Reproduce every line of the material below exactly. No pictures belong in the copy.

*** GIVEN ENTRIES ***

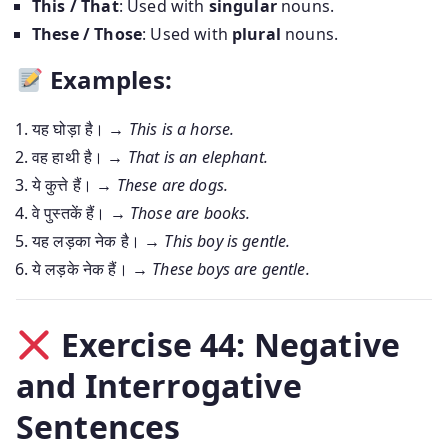
This / That
: Used with
singular
nouns.
These / Those
: Used with
plural
nouns.
Examples:
यह घोड़ा है। →
This is a horse.
वह हाथी है। →
That is an elephant.
ये कुत्ते हैं। →
These are dogs.
वे पुस्तकें हैं। →
Those are books.
यह लड़का नेक है। →
This boy is gentle.
ये लड़के नेक हैं। →
These boys are gentle.
Exercise 44: Negative
and Interrogative
Sentences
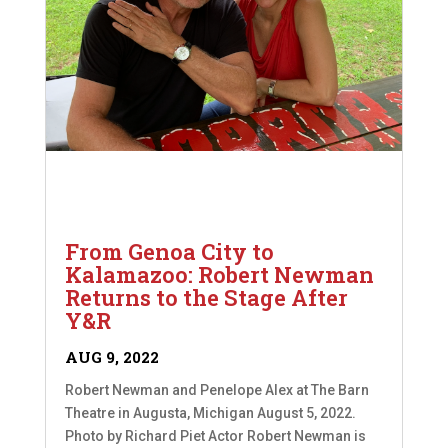
From Genoa City to
Kalamazoo: Robert Newman
Returns to the Stage After
Y&R
AUG 9, 2022
Robert Newman and Penelope Alex at The Barn
Theatre in Augusta, Michigan August 5, 2022.
Photo by Richard Piet Actor Robert Newman is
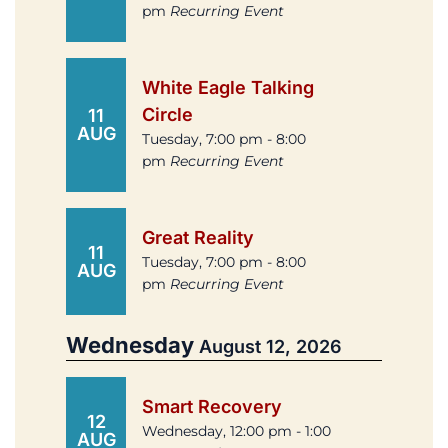
pm
Recurring Event
White Eagle Talking
Circle
11
AUG
Tuesday, 7:00 pm - 8:00
pm
Recurring Event
Great Reality
11
Tuesday, 7:00 pm - 8:00
AUG
pm
Recurring Event
Wednesday
August 12, 2026
Smart Recovery
12
Wednesday, 12:00 pm - 1:00
AUG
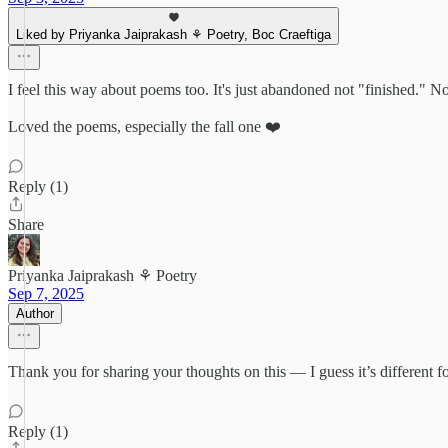
Liked by Priyanka Jaiprakash ⚘ Poetry, Boc Craeftiga
I feel this way about poems too. It's just abandoned not "finished." N
Loved the poems, especially the fall one ❤️
Reply (1)
Share
Priyanka Jaiprakash ⚘ Poetry
Sep 7, 2025
Author
Thank you for sharing your thoughts on this — I guess it’s different f
Reply (1)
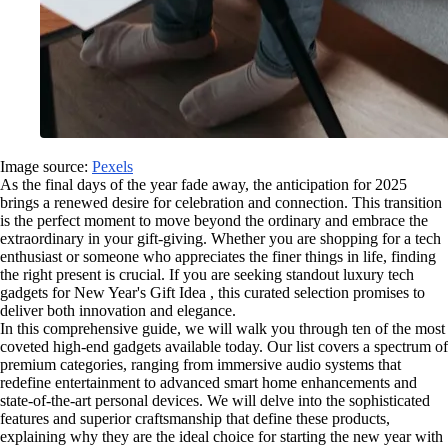
Image source:
Pexels
As the final days of the year fade away, the anticipation for 2025
brings a renewed desire for celebration and connection. This transition
is the perfect moment to move beyond the ordinary and embrace the
extraordinary in your gift-giving. Whether you are shopping for a tech
enthusiast or someone who appreciates the finer things in life, finding
the right present is crucial. If you are seeking standout luxury tech
gadgets for New Year's Gift Idea , this curated selection promises to
deliver both innovation and elegance.
In this comprehensive guide, we will walk you through ten of the most
coveted high-end gadgets available today. Our list covers a spectrum of
premium categories, ranging from immersive audio systems that
redefine entertainment to advanced smart home enhancements and
state-of-the-art personal devices. We will delve into the sophisticated
features and superior craftsmanship that define these products,
explaining why they are the ideal choice for starting the new year with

***

* **RESULT**
This / That
: Used with
singular
nouns.
These / Those
: Used with
plural
nouns.
Examples:
यह घोड़ा है। →
This is a horse.
वह हाथी है। →
That is an elephant.
ये कुत्ते हैं। →
These are dogs.
वे पुस्तकें हैं। →
Those are books.
यह लड़का नेक है। →
This boy is gentle.
ये लड़के नेक हैं। →
These boys are gentle.
Exercise 44: Negative
and Interrogative
Sentences
From Genoa City to
Kalamazoo: Robert Newman
Returns to the Stage After
Y&R
AUG 9, 2022
Robert Newman and Penelope Alex at The Barn
Theatre in Augusta, Michigan August 5, 2022.
Photo by Richard Piet Actor Robert Newman is
pm
Recurring Event
White Eagle Talking
Circle
11
AUG
Tuesday, 7:00 pm - 8:00
pm
Recurring Event
Great Reality
11
Tuesday, 7:00 pm - 8:00
AUG
pm
Recurring Event
Wednesday
August 12, 2026
Smart Recovery
12
Wednesday, 12:00 pm - 1:00
AUG
Liked by Priyanka Jaiprakash ⚘ Poetry, Boc Craeftiga
I feel this way about poems too. It's just abandoned not "finished." N
Loved the poems, especially the fall one ❤️
Reply (1)
Share
Priyanka Jaiprakash ⚘ Poetry
Sep 7, 2025
Author
Thank you for sharing your thoughts on this — I guess it’s different f
Reply (1)
Image source:
Pexels
As the final days of the year fade away, the anticipation for 2025
brings a renewed desire for celebration and connection. This transition
is the perfect moment to move beyond the ordinary and embrace the
extraordinary in your gift-giving. Whether you are shopping for a tech
enthusiast or someone who appreciates the finer things in life, finding
the right present is crucial. If you are seeking standout luxury tech
gadgets for New Year's Gift Idea , this curated selection promises to
deliver both innovation and elegance.
In this comprehensive guide, we will walk you through ten of the most
coveted high-end gadgets available today. Our list covers a spectrum of
premium categories, ranging from immersive audio systems that
redefine entertainment to advanced smart home enhancements and
state-of-the-art personal devices. We will delve into the sophisticated
features and superior craftsmanship that define these products,
explaining why they are the ideal choice for starting the new year with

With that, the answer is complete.